- cross-posted to:
- [email protected]
- cross-posted to:
- [email protected]
The levels of the crucial heat-trapping gases in the atmosphere reached historic highs last year, growing at near-record fast paces, according to the U.S. National Oceanic and Atmospheric Administration.
Carbon dioxide, the most important and abundant of the greenhouse gases caused by humans, rose in 2023 by the third highest amount in 65 years of record keeping, NOAA announced Friday. Scientists are also worried about the rapid rise in atmospheric levels of methane, a shorter-lived but more potent heat-trapping gas. Both jumped 5.5% over the past decade.
The 2.8 parts per million increase in carbon dioxide airborne levels from January 2023 to December, wasn’t as high as the jumps were in 2014 and 2015, but they were larger than every other year since 1959, when precise records started. Carbon dioxide’s average level for 2023 was 419.3 parts per million, up 50% from pre-industrial times.
Quite the contrary, we need to burn Methan and capture the produced carbon, regardless of how expensive it is, because Methan permiates stuff a lot better due to its smaller molecule size. Due to the significantly higher warming potential, we have to absolutely make sure there’s no Methan escaping anywhere - which it is on various natural things. And we have to capture the carbon and use existing infrastructure with synthetic fuels.
There is no time changing to different manufacturing processes.

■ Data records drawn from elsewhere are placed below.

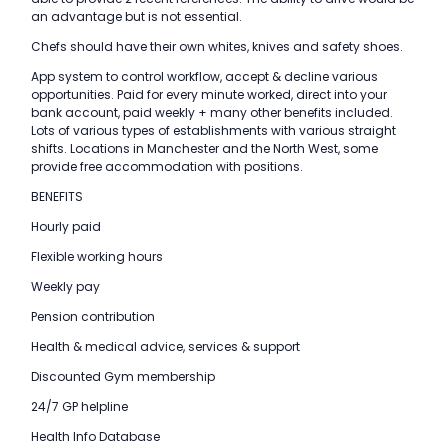
an advantage but is not essential.
Chefs should have their own whites, knives and safety shoes.
App system to control workflow, accept & decline various
opportunities. Paid for every minute worked, direct into your
bank account, paid weekly + many other benefits included.
Lots of various types of establishments with various straight
shifts. Locations in Manchester and the North West, some
provide free accommodation with positions.
BENEFITS
Hourly paid
Flexible working hours
Weekly pay
Pension contribution
Health & medical advice, services & support
Discounted Gym membership
24/7 GP helpline
Health Info Database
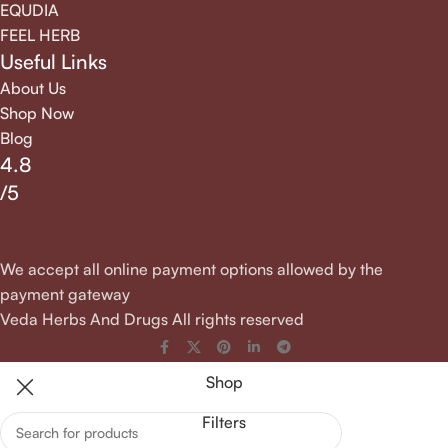
EQUDIA
FEEL HERB
Useful Links
About Us
Shop Now
Blog
4.8
/5
We accept all online payment options allowed by the
payment gateway
Veda Herbs And Drugs All rights reserved
Shop
Filters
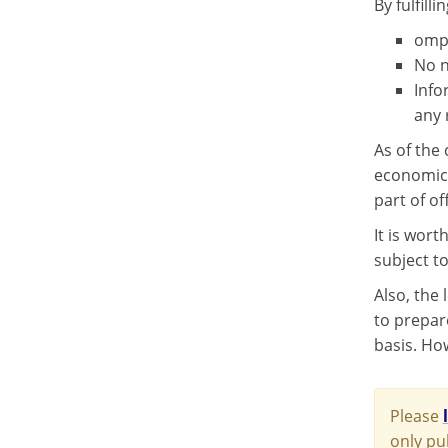
By fulfill
ompl
No n
Info
any 
As of the 
economic 
part of of
It is wor
subject to
Also, the
to prepar
basis. Ho
Please
only pu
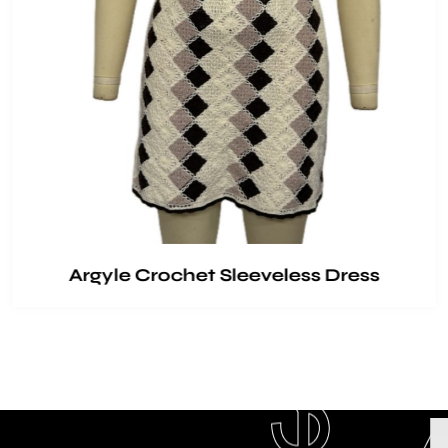
Argyle Crochet Sleeveless Dress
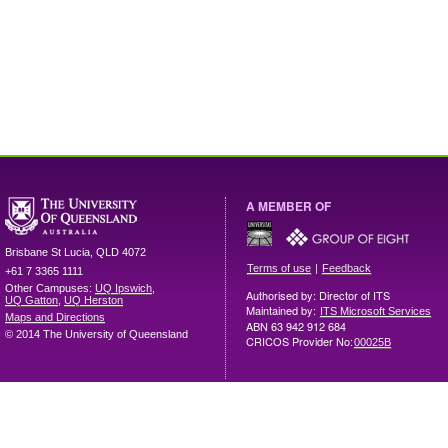
A MEMBER OF
Brisbane
St Lucia
,
QLD
4072
|
Terms of use
Feedback
+61 7 3365 1111
Other Campuses:
UQ Ipswich
,
Authorised by: Director of ITS
UQ Gatton
,
UQ Herston
Maintained by:
ITS Microsoft Services
Maps and Directions
ABN 63 942 912 684
© 2014 The University of Queensland
CRICOS Provider No:
00025B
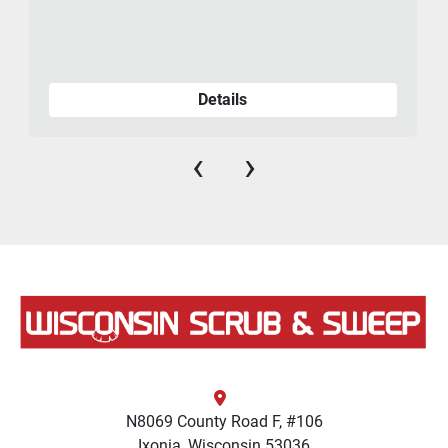
Details
‹
›
N8069 County Road F, #106
Ixonia, Wisconsin 53036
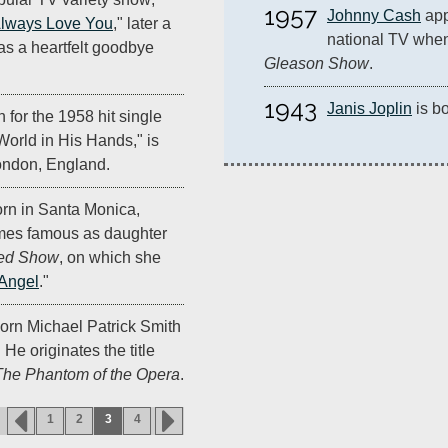
1957
Johnny Cash
 app
 Always Love You
," later a
national TV whe
as a heartfelt goodbye
Gleason Show
.
1943
Janis Joplin
 is b
for the 1958 hit single
orld in His Hands," is
ondon, England.
orn in Santa Monica,
mes famous as daughter
ed Show
, on which she
Angel
."
orn Michael Patrick Smith
 He originates the title
The Phantom of the Opera
.
1
2
3
4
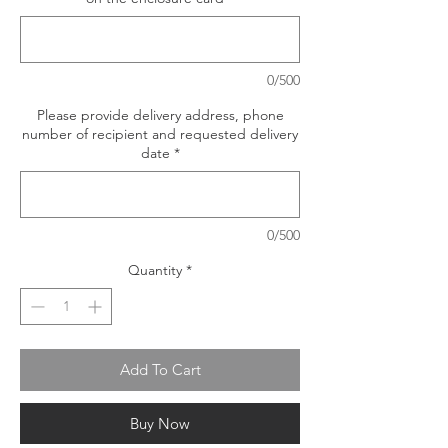
0/500
Please provide delivery address, phone
number of recipient and requested delivery
date
*
0/500
Quantity
*
Add To Cart
Buy Now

No. We need to stop getting methane out of the ground and using it as an energy source. You are right that it has a lot higher warming potential but you know what would prevent that warming potential? Not having it come out of the ground in the first place! You are also right that it permeates quite easily…including on its way to being used. Methane as an energy source is leaky as fuck and is about in par with coal for warming potential due to how fucking leaky it is.
Also, I said there should be no expansion of carbonemitting since there are cheaper and renewable alternatives. Why the fuck would we expand methane when it costs more and is more damaging. We also need to stop using our current sources of carbon emitting energy but that is a ways off.
Carbon capture, especially by oil companies, is currently a farce and does nothing but help oil companies put out a greenwashing marketing campaign while soaking up government subsidies to do it.
My point was more focused on synthetic methan and leave the stuff that’s safe in the ground exactly there.
You’re right about discontinuing methane extraction, but not in regards to carbon capture. Landfills, for example, produce excessive quantities of methane. Many regions have succeeded in burning the emitted methane and capturing the carbon.
Methane is 28 times more potent than carbon dioxide as a greenhouse gas. It remains in the atmosphere for a decade before breaking down into water and carbon dioxide. It’s far better to burn and capture escaping methane, even if the carbon capture isn’t perfect.
I’d love to read up on that. As far as I know some municipalities will use the landfill methane for energy but capturing the carbon is not done. Please share your source.
I do agree for landfills that it is better to capture that methane and make use of. But that is such a small portion of natural gas use that it is a rounding error. And the problem with us using LNG and gaseous methane is that it leaks like a mother fucker. It is marketed as a greener alternative compared with coal. Unfortunately because there is so much leakage, it is basically a wash when it comes to greenhouse gas emissions.
We could also cut landfill methane emissions by composting food waste and not having it in the landfill. Less methane produced, less to burn off, and less to leak out into the atmosphere.
I learned about it from my old local waste management system that incinerated with capture. The most successful region in this practice is currently Switzerland, where 100% of their waste is now recycled or incinerated.